A surprising number of brokers had no access to the World Customs Organization’s explanatory notes. Many of them also were unaware that a large database of US rulings could be easily found online. A surprising number of brokers were using hard copy print-outs of tariff books for daily classification work and some were even using previous versions of the tariff nomenclature. In such cases, they would depend on the Customs import entry system triggering an error before they would source for the updated version for that particular sub-heading.

Costs were the most quoted reason for not having access to resources or updated references.

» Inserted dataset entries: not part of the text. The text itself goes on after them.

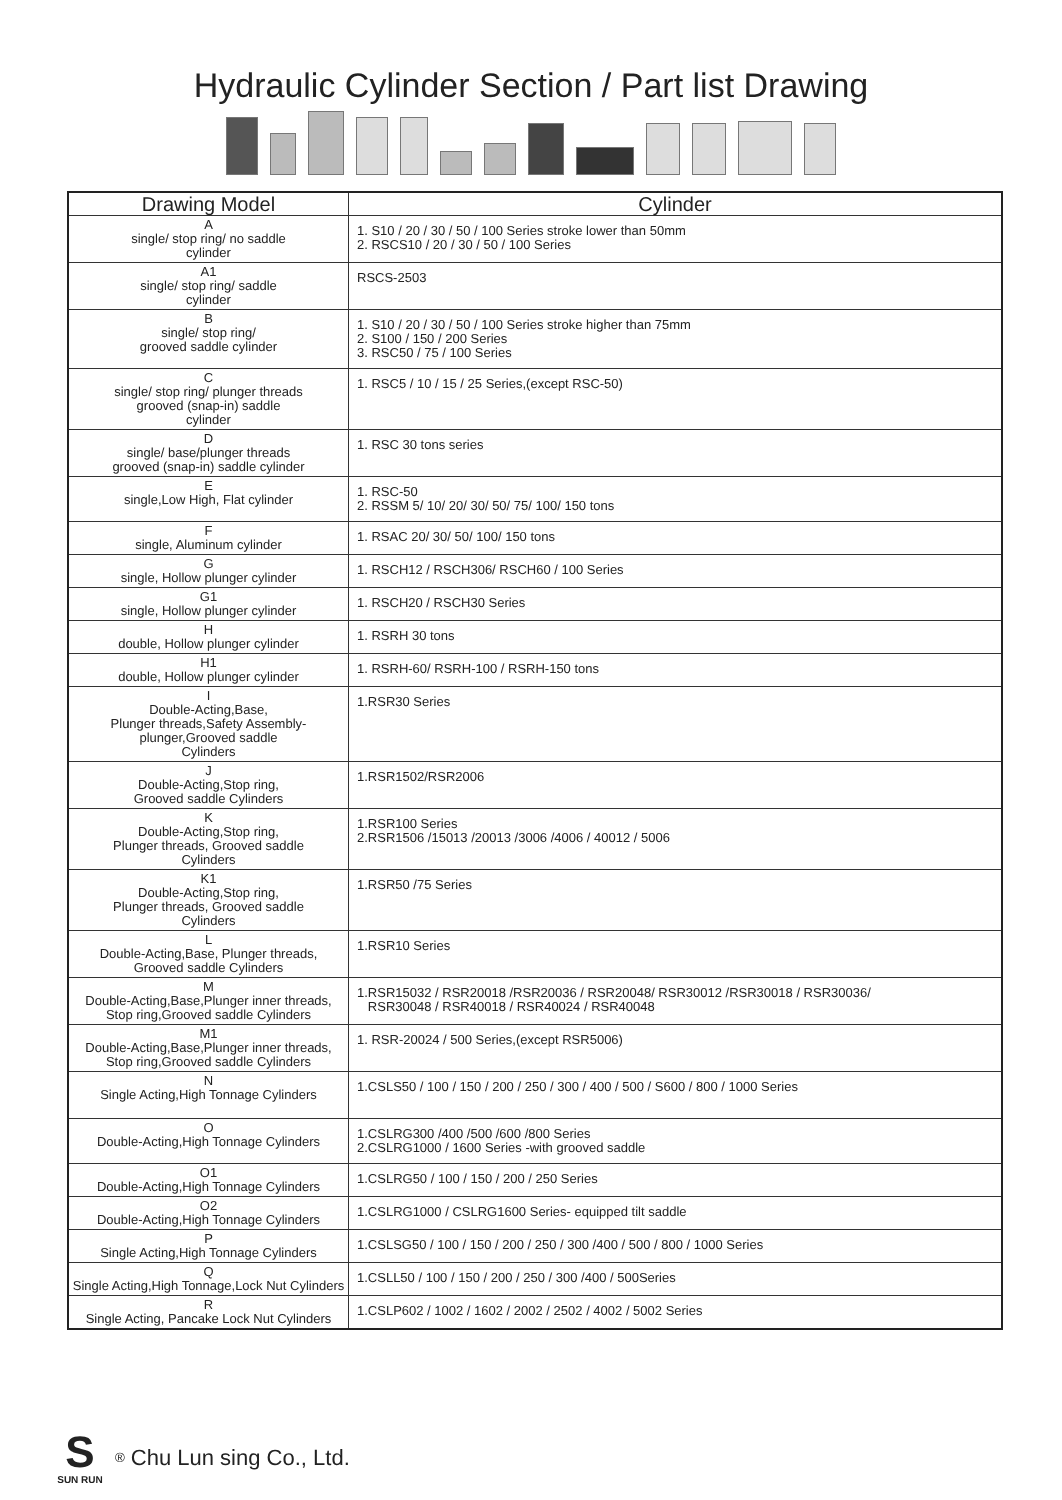Hydraulic Cylinder Section / Part list Drawing
| Drawing Model | Cylinder |
| --- | --- |
| A single/ stop ring/ no saddle cylinder | 1. S10 / 20 / 30 / 50 / 100 Series stroke lower than 50mm 2. RSCS10 / 20 / 30 / 50 / 100 Series |
| A1 single/ stop ring/ saddle cylinder | RSCS-2503 |
| B single/ stop ring/ grooved saddle cylinder | 1. S10 / 20 / 30 / 50 / 100 Series stroke higher than 75mm 2. S100 / 150 / 200 Series 3. RSC50 / 75 / 100 Series |
| C single/ stop ring/ plunger threads grooved (snap-in) saddle cylinder | 1. RSC5 / 10 / 15 / 25 Series,(except RSC-50) |
| D single/ base/plunger threads grooved (snap-in) saddle cylinder | 1. RSC 30 tons series |
| E single,Low High, Flat cylinder | 1. RSC-50 2. RSSM 5/ 10/ 20/ 30/ 50/ 75/ 100/ 150 tons |
| F single, Aluminum cylinder | 1. RSAC 20/ 30/ 50/ 100/ 150 tons |
| G single, Hollow plunger cylinder | 1. RSCH12 / RSCH306/ RSCH60 / 100 Series |
| G1 single, Hollow plunger cylinder | 1. RSCH20 / RSCH30 Series |
| H double, Hollow plunger cylinder | 1. RSRH 30 tons |
| H1 double, Hollow plunger cylinder | 1. RSRH-60/ RSRH-100 / RSRH-150 tons |
| I Double-Acting,Base, Plunger threads,Safety Assembly- plunger,Grooved saddle Cylinders | 1.RSR30 Series |
| J Double-Acting,Stop ring, Grooved saddle Cylinders | 1.RSR1502/RSR2006 |
| K Double-Acting,Stop ring, Plunger threads, Grooved saddle Cylinders | 1.RSR100 Series 2.RSR1506 /15013 /20013 /3006 /4006 / 40012 / 5006 |
| K1 Double-Acting,Stop ring, Plunger threads, Grooved saddle Cylinders | 1.RSR50 /75 Series |
| L Double-Acting,Base, Plunger threads, Grooved saddle Cylinders | 1.RSR10 Series |
| M Double-Acting,Base,Plunger inner threads, Stop ring,Grooved saddle Cylinders | 1.RSR15032 / RSR20018 /RSR20036 / RSR20048/ RSR30012 /RSR30018 / RSR30036/ RSR30048 / RSR40018 / RSR40024 / RSR40048 |
| M1 Double-Acting,Base,Plunger inner threads, Stop ring,Grooved saddle Cylinders | 1. RSR-20024 / 500 Series,(except RSR5006) |
| N Single Acting,High Tonnage Cylinders | 1.CSLS50 / 100 / 150 / 200 / 250 / 300 / 400 / 500 / S600 / 800 / 1000 Series |
| O Double-Acting,High Tonnage Cylinders | 1.CSLRG300 /400 /500 /600 /800 Series 2.CSLRG1000 / 1600 Series -with grooved saddle |
| O1 Double-Acting,High Tonnage Cylinders | 1.CSLRG50 / 100 / 150 / 200 / 250 Series |
| O2 Double-Acting,High Tonnage Cylinders | 1.CSLRG1000 / CSLRG1600 Series- equipped tilt saddle |
| P Single Acting,High Tonnage Cylinders | 1.CSLSG50 / 100 / 150 / 200 / 250 / 300 /400 / 500 / 800 / 1000 Series |
| Q Single Acting,High Tonnage,Lock Nut Cylinders | 1.CSLL50 / 100 / 150 / 200 / 250 / 300 /400 / 500Series |
| R Single Acting, Pancake Lock Nut Cylinders | 1.CSLP602 / 1002 / 1602 / 2002 / 2502 / 4002 / 5002 Series |
S
SUN RUN
<sup>®</sup> Chu Lun sing Co., Ltd.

Many participants also stated that they would occasionally do searches on the Internet to get ideas about HS classification but would not validate the source of information although they were likely to use it.

What does this mean to traders?

The standard recommendation is for traders to own the process of HS classification for their products. It must be mentioned that any erroneous HS code used for import may result in a penalty or fine from Customs. It is also possible for Customs to claw back any short paid duties for past imports – with interest owed. Traders must also realise that the regulatory liabilities always rest with the importer, not the broker, regardless of any contractual agreements in place.

However, if you really must outsource HS classification of your imports to a Customs broker, you need to do due diligence in ensuring that they are able to classify your products accurately.

Here’s a few ways traders can drive quality in the HS classification of their products:

  1. Check if the person/s doing HS classification for your imports has:
    1. received formal training in HS classification
    2. experience in classifying products in your industry
    3. has had his/her classification audited by Customs in the past
  2. Train your broker to understand your products
    1. give them all relevant technical documents
    2. proactively engage them for questions
    3. conduct refresher product trainings every year
  3. Ensure your broker has access to basic resources necessary for HS classification
    1. WCO’s Explanatory notes (this is a must have)
    2. WCO’s Compendium of Classification Opinions (this is a bonus)
    3. Latest version of the local tariff book (a must have!)

Businesses should also have the HS classifications of brokers independently audited at least annually to ensure that the tariff codes used will stand up to some level of scrutiny; i.e. nothing should be glaringly wrong.

A brief note on how this survey was conducted.

All participants interviewed were aware that their responses would be used anonymously in conduct of an industry study. Based on responses received from participants, the Globalior interview team assigned values between 0 – 5 to draw final conclusions. It is not recommended to take this survey as an accurate reflection of industry standards.